Biological images are critical components for a detailed understanding of the structure and functioning of cells and proteins. Image processing and analysis tools increasingly play a significant role in better harvesting this vast amount of data, most of which is currently analyzed manually and qualitatively. A number of image analysis tools have been proposed to automatically extract the image information. As the studies relying on image analysis tools have become widespread, the validation of these methods, in particular, segmentation methods, has become more critical. There have been very few efforts at creating benchmark datasets in the context of subcellular, cell and tissue imaging...

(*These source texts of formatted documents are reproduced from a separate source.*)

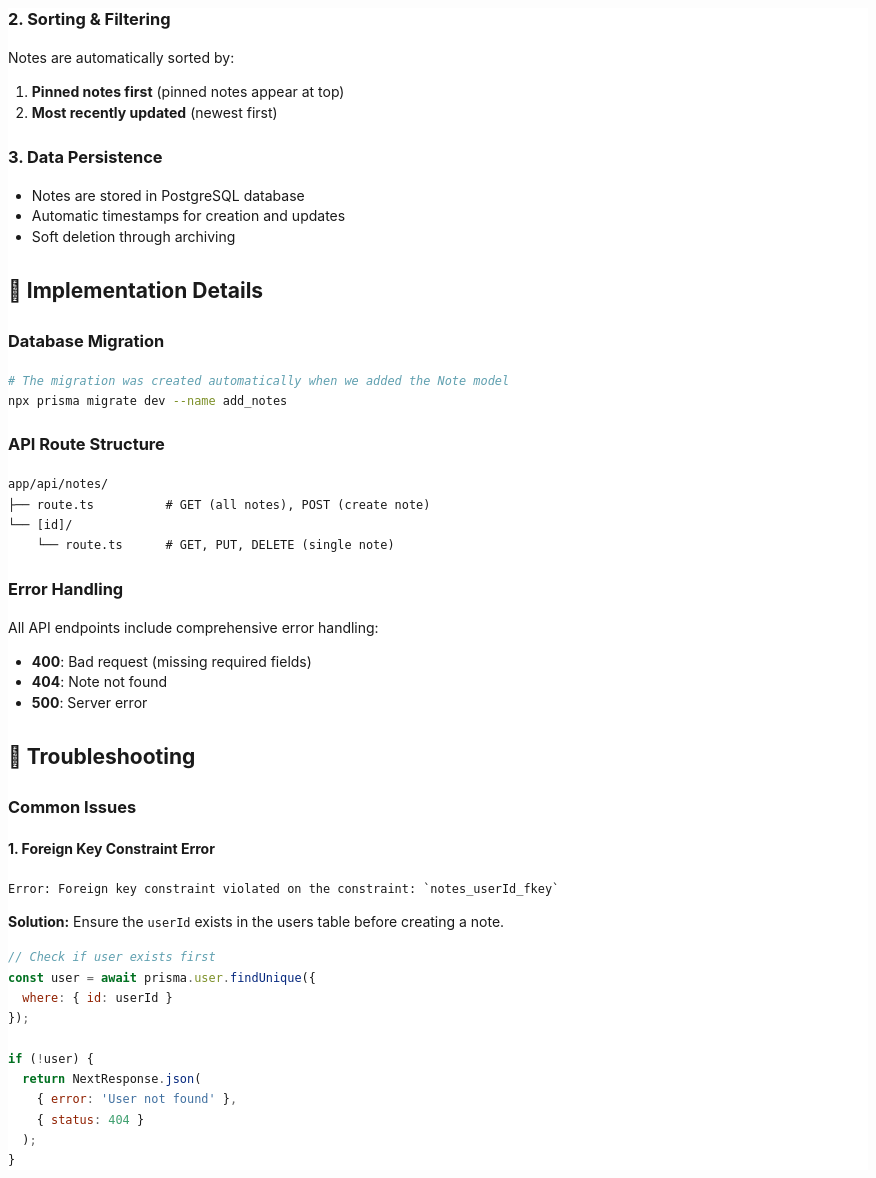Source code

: ### 2. Sorting & Filtering
Notes are automatically sorted by:
1. **Pinned notes first** (pinned notes appear at top)
2. **Most recently updated** (newest first)

### 3. Data Persistence
- Notes are stored in PostgreSQL database
- Automatic timestamps for creation and updates
- Soft deletion through archiving

## 🔧 Implementation Details

### Database Migration
```bash
# The migration was created automatically when we added the Note model
npx prisma migrate dev --name add_notes
```

### API Route Structure
```
app/api/notes/
├── route.ts          # GET (all notes), POST (create note)
└── [id]/
    └── route.ts      # GET, PUT, DELETE (single note)
```

### Error Handling
All API endpoints include comprehensive error handling:
- **400**: Bad request (missing required fields)
- **404**: Note not found
- **500**: Server error

## 🚨 Troubleshooting

### Common Issues

#### 1. Foreign Key Constraint Error
```
Error: Foreign key constraint violated on the constraint: `notes_userId_fkey`
```

**Solution:** Ensure the `userId` exists in the users table before creating a note.

```javascript
// Check if user exists first
const user = await prisma.user.findUnique({
  where: { id: userId }
});

if (!user) {
  return NextResponse.json(
    { error: 'User not found' },
    { status: 404 }
  );
}
```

Tracing of curvilinear structures is one of the fundamental tools in the quantitative analysis of biological images, for extracting information about structures such as blood vessels and microtubules, and similar entities. Microtubules are tubulin polymer structures in cell bodies which are crucial in the mitosis, intra-cell transportation, and are a component of the cell's cytoskeleton. Researchers believe microtubules play a important role in Alzheimer's and in certain cancers. Presently, biologists are studying how these structures grow and shorten in the presence of certain key proteins such as Tau and with various drugs in the hope of understanding how they contribute to these diseases. The measurements of these microtubules with current techniques are very labor intensive. Therefore, automatic algorithms which will ideally trace microtubules with minimal human input are suited. Due to the limitations in biological sample preparation and fluorescence imaging, typical images in live cell studies exhibit severe noise and considerable clutter and automatic microtubule tracing becomes an hard task An automatic method has been proposed in in [1] for extracting curvilinear structures from live cell fluorescence images, but before biologists adopt new automated tracing algorithms, the performance has to be proven. We propose an evaluation method to compare the tracing results to ground truth data. The groun truth manually obtained from different experts is available for downloading.

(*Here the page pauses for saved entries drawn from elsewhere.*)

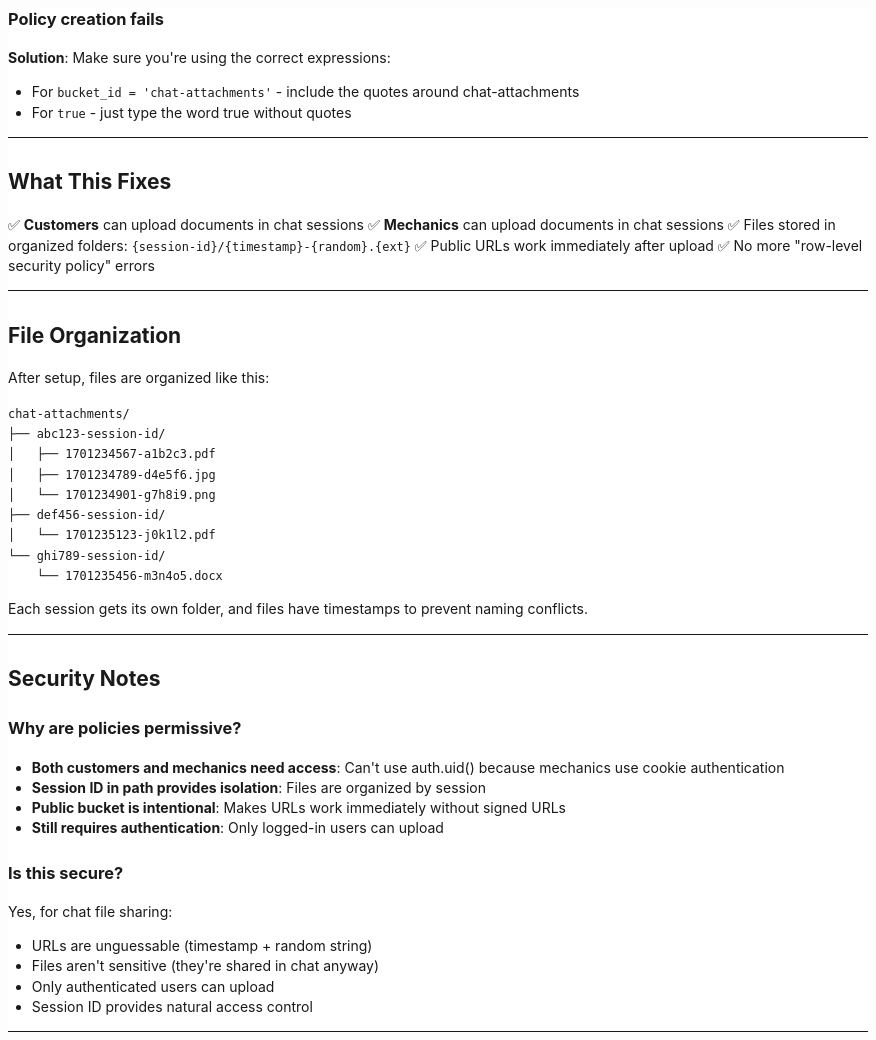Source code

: ### Policy creation fails
**Solution**: Make sure you're using the correct expressions:
- For `bucket_id = 'chat-attachments'` - include the quotes around chat-attachments
- For `true` - just type the word true without quotes

---

## What This Fixes

✅ **Customers** can upload documents in chat sessions
✅ **Mechanics** can upload documents in chat sessions
✅ Files stored in organized folders: `{session-id}/{timestamp}-{random}.{ext}`
✅ Public URLs work immediately after upload
✅ No more "row-level security policy" errors

---

## File Organization

After setup, files are organized like this:
```
chat-attachments/
├── abc123-session-id/
│   ├── 1701234567-a1b2c3.pdf
│   ├── 1701234789-d4e5f6.jpg
│   └── 1701234901-g7h8i9.png
├── def456-session-id/
│   └── 1701235123-j0k1l2.pdf
└── ghi789-session-id/
    └── 1701235456-m3n4o5.docx
```

Each session gets its own folder, and files have timestamps to prevent naming conflicts.

---

## Security Notes

### Why are policies permissive?
- **Both customers and mechanics need access**: Can't use auth.uid() because mechanics use cookie authentication
- **Session ID in path provides isolation**: Files are organized by session
- **Public bucket is intentional**: Makes URLs work immediately without signed URLs
- **Still requires authentication**: Only logged-in users can upload

### Is this secure?
Yes, for chat file sharing:
- URLs are unguessable (timestamp + random string)
- Files aren't sensitive (they're shared in chat anyway)
- Only authenticated users can upload
- Session ID provides natural access control

---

The Microtubule Research Group is trying to understand how the essential growing and shortening dynamics of microtubules are regulated, and how proper regulation leads to normal cell biology while aberrant regulation can lead to cellular disfunction in cancerous and neurodegenerative conditions such as Alzheimer's disease. In addition to light microscopy level resolution, attempts to understand the precise molecular mechanisms regulating microtubule dynamics are also being conducted using atomic force microscopy.